The article also notes the national and international competition for star-power professors.

In its effort to be among the top-three research universities, the U has focused on hiring superstar researchers who require “compensation, plus facilities, plus support staff, plus instruments,” said professor Judith Martin, chair of the University Senate Finance and Planning Committee.

“This isn’t a local market,” Martin said. “Particularly in the sciences, it’s an international market. That’s not always well-understood by students and, from my perspective, the public.

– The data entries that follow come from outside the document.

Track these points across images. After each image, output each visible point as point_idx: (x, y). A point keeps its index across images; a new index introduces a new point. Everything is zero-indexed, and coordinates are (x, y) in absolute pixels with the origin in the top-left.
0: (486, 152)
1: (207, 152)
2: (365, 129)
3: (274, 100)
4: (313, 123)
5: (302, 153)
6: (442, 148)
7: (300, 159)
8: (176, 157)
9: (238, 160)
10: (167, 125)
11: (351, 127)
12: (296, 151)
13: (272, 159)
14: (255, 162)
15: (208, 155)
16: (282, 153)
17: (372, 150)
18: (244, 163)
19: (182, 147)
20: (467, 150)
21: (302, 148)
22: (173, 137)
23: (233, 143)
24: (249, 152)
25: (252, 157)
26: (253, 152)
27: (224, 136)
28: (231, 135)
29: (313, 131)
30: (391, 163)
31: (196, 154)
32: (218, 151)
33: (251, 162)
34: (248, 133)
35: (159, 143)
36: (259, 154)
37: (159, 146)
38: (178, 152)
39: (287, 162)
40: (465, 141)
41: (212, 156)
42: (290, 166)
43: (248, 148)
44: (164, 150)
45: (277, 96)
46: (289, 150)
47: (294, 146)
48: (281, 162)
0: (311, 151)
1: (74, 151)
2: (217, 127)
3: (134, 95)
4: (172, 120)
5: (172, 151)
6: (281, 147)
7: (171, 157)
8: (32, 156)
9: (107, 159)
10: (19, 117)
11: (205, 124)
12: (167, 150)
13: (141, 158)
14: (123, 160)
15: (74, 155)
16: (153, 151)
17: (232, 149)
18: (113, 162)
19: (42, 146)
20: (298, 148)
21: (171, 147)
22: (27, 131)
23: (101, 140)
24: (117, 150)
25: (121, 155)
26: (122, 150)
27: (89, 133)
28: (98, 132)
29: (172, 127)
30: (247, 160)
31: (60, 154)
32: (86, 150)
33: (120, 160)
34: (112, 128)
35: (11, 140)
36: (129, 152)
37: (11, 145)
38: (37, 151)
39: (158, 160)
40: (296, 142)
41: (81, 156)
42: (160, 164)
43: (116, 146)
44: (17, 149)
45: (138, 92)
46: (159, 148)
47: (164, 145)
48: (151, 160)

People think anybody could teach a class.” …

Recently, the U has faced “a real escalation” in competition to keep the star professors, said Provost Thomas Sullivan. “The reputation of a university rests on the reputation of its faculty,” he said.

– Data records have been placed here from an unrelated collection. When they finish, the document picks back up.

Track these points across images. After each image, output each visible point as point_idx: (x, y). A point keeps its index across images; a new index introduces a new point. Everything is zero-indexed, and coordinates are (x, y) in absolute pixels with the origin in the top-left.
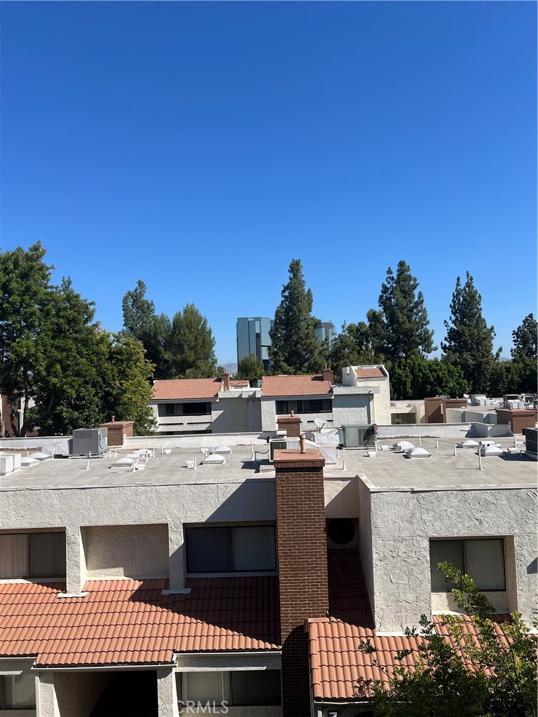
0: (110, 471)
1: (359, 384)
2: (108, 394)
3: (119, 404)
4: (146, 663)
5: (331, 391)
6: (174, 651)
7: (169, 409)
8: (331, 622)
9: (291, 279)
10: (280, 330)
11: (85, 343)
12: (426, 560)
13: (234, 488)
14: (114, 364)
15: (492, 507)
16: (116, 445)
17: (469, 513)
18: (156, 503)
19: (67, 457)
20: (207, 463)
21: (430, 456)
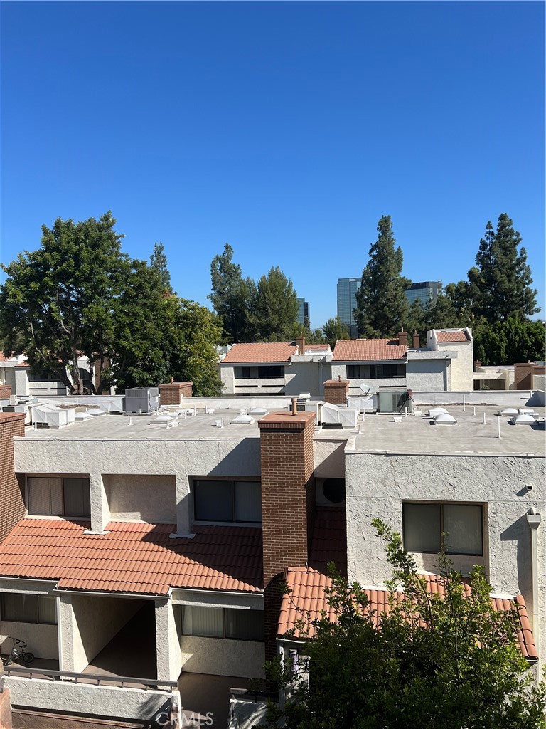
0: (149, 427)
1: (440, 349)
2: (176, 356)
3: (186, 367)
4: (145, 593)
5: (405, 355)
6: (171, 586)
7: (244, 371)
8: (308, 572)
9: (379, 237)
10: (366, 292)
11: (152, 307)
12: (398, 521)
13: (234, 445)
14: (181, 329)
15: (467, 473)
16: (174, 404)
17: (443, 478)
18: (165, 456)
19: (121, 414)
20: (235, 423)
21: (455, 423)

During the 2007-08 school year, the Twin Cities’ faculty of about 2,300 received 111 offers from other universities that the U countered. The year before, there were fewer than 100. The counter-offers usually include a mix of “additional salary, additional lab space and greater support for graduate students,” Sullivan said, and their cost is borne by individual colleges or departments.

An inference from the STrib story that will certainly be made by the tax increase crowd, is that the state needs to generate more tax dollars so it can spend more on higher education to keep the University of Minnesota competitive. The state needs to provide more tuition aid so that students aren’t faced with tuition increases. And of course, those tax increases must be paid for by “the rich” – you know, like those highly sought after college professors that the University is paying well over six figures to attract and keep.

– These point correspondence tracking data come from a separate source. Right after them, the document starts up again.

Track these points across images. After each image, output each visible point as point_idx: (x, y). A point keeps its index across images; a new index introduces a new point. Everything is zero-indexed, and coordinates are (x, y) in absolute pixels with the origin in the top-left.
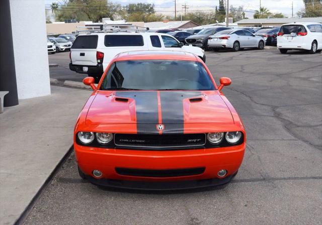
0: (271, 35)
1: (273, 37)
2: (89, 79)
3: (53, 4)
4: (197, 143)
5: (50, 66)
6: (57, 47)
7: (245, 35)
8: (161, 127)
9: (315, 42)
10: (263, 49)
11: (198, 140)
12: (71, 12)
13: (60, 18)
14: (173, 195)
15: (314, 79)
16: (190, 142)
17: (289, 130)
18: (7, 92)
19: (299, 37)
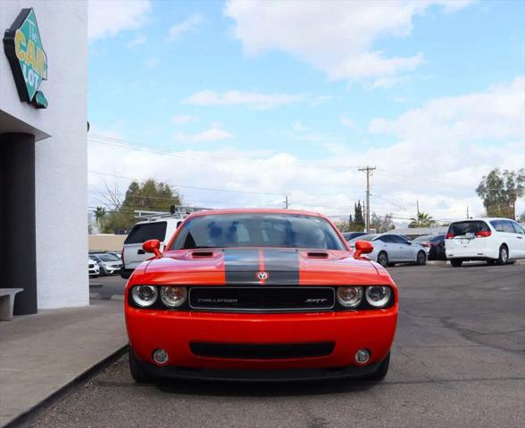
0: (436, 243)
1: (439, 245)
2: (150, 243)
3: (98, 209)
4: (320, 304)
5: (90, 286)
6: (101, 268)
7: (396, 242)
8: (263, 276)
9: (504, 246)
10: (424, 264)
11: (323, 300)
12: (125, 220)
13: (107, 230)
14: (284, 398)
15: (506, 289)
16: (309, 303)
17: (469, 338)
18: (22, 290)
19: (479, 240)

So, when the University increases student tuition, not all of the increase goes to pay a highly skilled professor for the actual value delivered to the student and the University; the student also pays increased tuition to cover Minnesota’s higher individual income tax rate on high earners. Lab technicians, professors without tenure, cafeteria workers and other University employees with relatively interchangeable skills, receive lower wages than they otherwise might because the University is not just compensating the star-power professor for his value students and to the University; the University must overcompensate the professor for his actual value to compensate him for Minnesota’s tax code.

There’s an ironic circularity in all this: The state, we are told, needs to raise taxes on the state’s highest earners so the state has the money to invest in higher education and student tuition aid to compensate for increased costs of attracting star-power professors – who require salaries that put them among the state’s highest earners.

As I noted in a recent Pioneer Press column

A uniquely skilled individual commanding a high salary can work just about anywhere he chooses. The mobile worker, the kind who pays the most taxes, will gravitate to where his net income, not gross income, is highest. To lure and keep highly productive individuals in Minnesota, Minnesota employers, including school districts looking for superintendents and universities seeking nationally known professors, must pay higher gross salaries to compete with low-tax states.

Higher salaries for those already earning top dollar don’t just increase the salary gap; they contribute to higher consumer prices and lower wages for non-mobile workers — the rest of us. When a company pays top-earners more to compensate for high tax rates, it means fewer dollars available to pay the rest of a company’s employees, further increasing the real wage gap irrespective of what the Tax Incidence percentages indicate.

Sensible, economics-based tax reform, “economics” being one of the subjects taught at those institutions of higher learning, might consider reducing income-taxes to make Minnesota more attractive to highly skilled and mobile individuals. Certainly we should not make it even more difficult and expensive for the University by raising taxes on the people it is trying to hire.